Relativistic beam loading, recoil-reduction, and residual-wake acceleration with a covariant retarded-potential integrator

TL;DR

This paper introduces a covariant retarded-potential integrator for first-principles tracking of relativistic charged particles, revealing new effects in beam loading, recoil reduction, and wakefield acceleration.

Contribution

It presents a novel covariant algorithm using retarded potentials for accurate relativistic particle tracking, improving understanding of field effects and acceleration dynamics.

Findings

Retardation effects increase the Lorentz force at high velocities.

Particles can gain significant energy after losing sight of conductors or charges.

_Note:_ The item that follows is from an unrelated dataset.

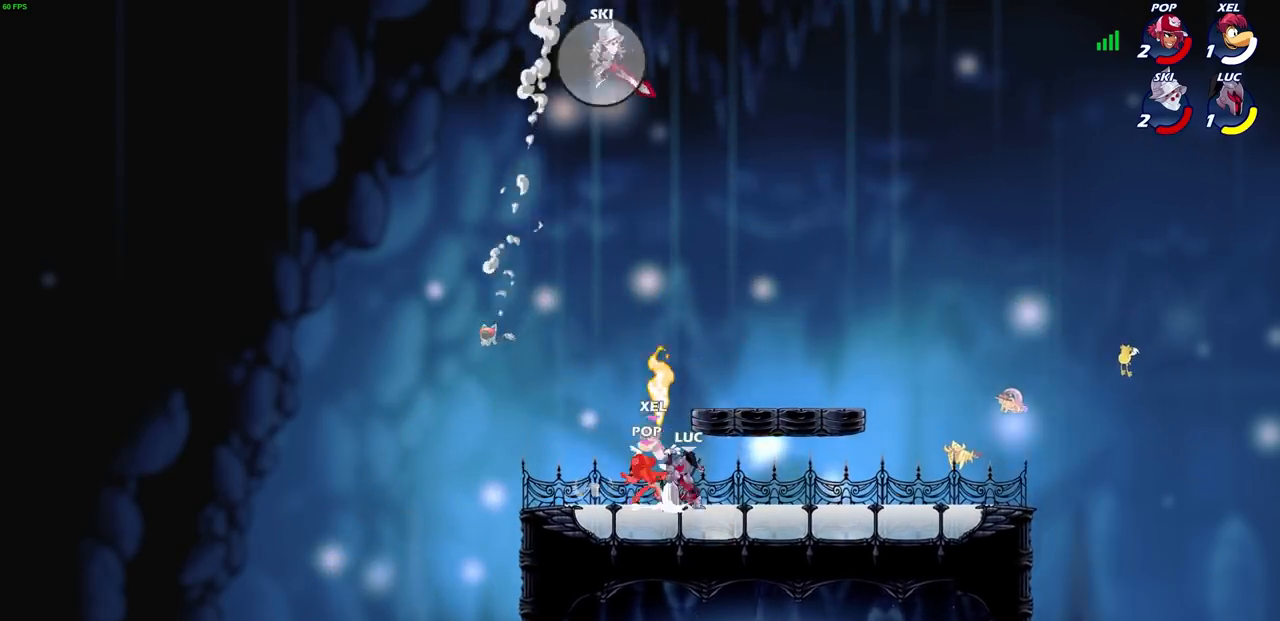
{"buttons": ["SQUARE"], "left_stick": "left", "right_stick": "center", "events": [[34, "SQUARE", "down"], [134, "SQUARE", "up"], [201, "SQUARE", "down"], [267, "SQUARE", "up"], [334, "SQUARE", "down"], [434, "SQUARE", "up"], [501, "SQUARE", "down"], [501, "left_stick", "left"]]}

Combining dielectric laser acceleration with conducting choppers doubles energy gain.

Abstract

An algorithm is demonstrated that performs first-principles tracking of relativistic charged-particles. A covariant approach is used which relies on retarded vector potentials for trajectory integration instead of performing electromagnetic field calculations. When accounting for retardation effects, the peak vector potential and corresponding Lorentz force in the direction of travel increase asymptotically for high-$\beta$ particles. This produces a very strong field distribution at small angles from the particle's direction of travel, which can result in considerable change in momentum when approaching a conducting surface or another charged particle. We quantify the former effect for protons and electrons at various energies and aperture sizes, where substantial power deposition can be avoided by ensuring that particles do not pass within roughly 10 microns of the aperture surface. We also simulate breaking a test particle's line of sight with a conductor or other charged body. After this instant, the test particle continues to accelerate due to residual fields, but no longer produces an opposing force on any charged or conducting object; thus any recoil on the enclosing structure is effectively reduced. Resulting acceleration dynamics are characterized using protons and electrons at various energies; with, for example, a 1% energy gain for an 85 MeV electron traversing its reflected wake while approaching a pinhole aperture. We then integrate a micro-scale dielectric laser acceleration (DLA) device into our simulations: compared with a solitary 2 mm DLA, we find a factor of two increase in energy gain when combining the DLA with a series of conducting-surface choppers.